Requirement: With the images removed, reproduce each entry below word for word.

(Recorded data)

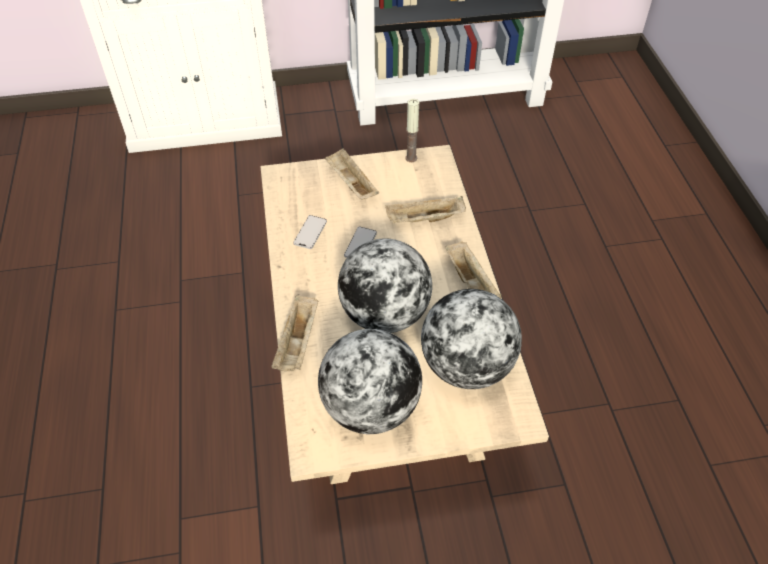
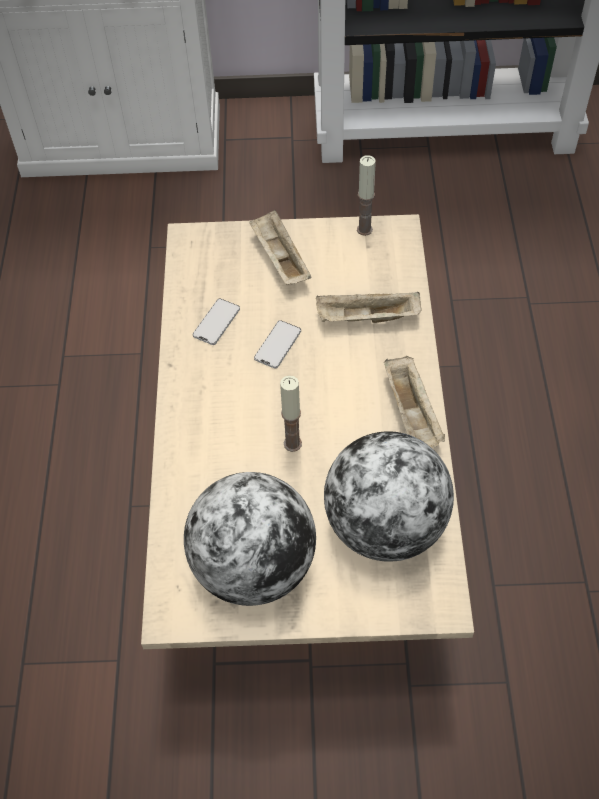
camera: 10 degrees right, 5 degrees up
beige tray [272,295,318,371] -> none
globe [338,238,432,333] -> candle [280,375,302,452]

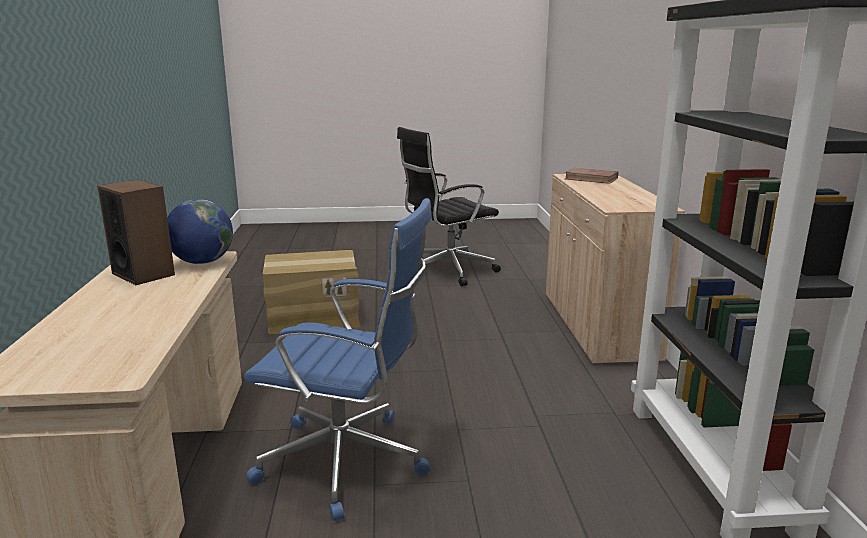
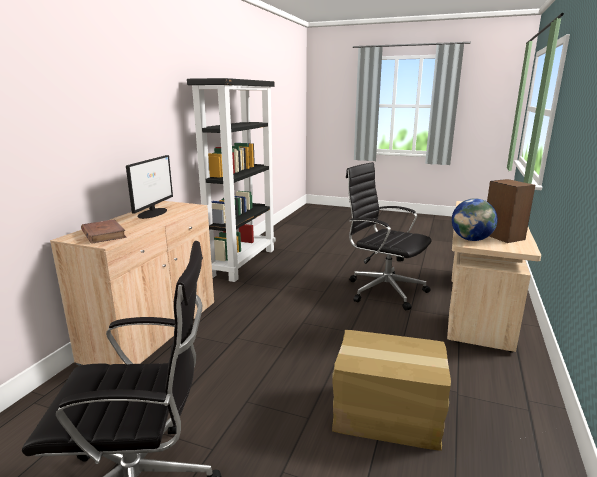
camera: 155 degrees left, 0 degrees up
blue office chair [244,198,432,521] -> black office chair [346,162,432,310]
none -> monitor [126,155,173,219]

Task solution:
camera: 10 degrees right, 5 degrees up
beige tray [272,295,318,371] -> none
globe [338,238,432,333] -> candle [280,375,302,452]

camera: 155 degrees left, 0 degrees up
blue office chair [244,198,432,521] -> black office chair [346,162,432,310]
none -> monitor [126,155,173,219]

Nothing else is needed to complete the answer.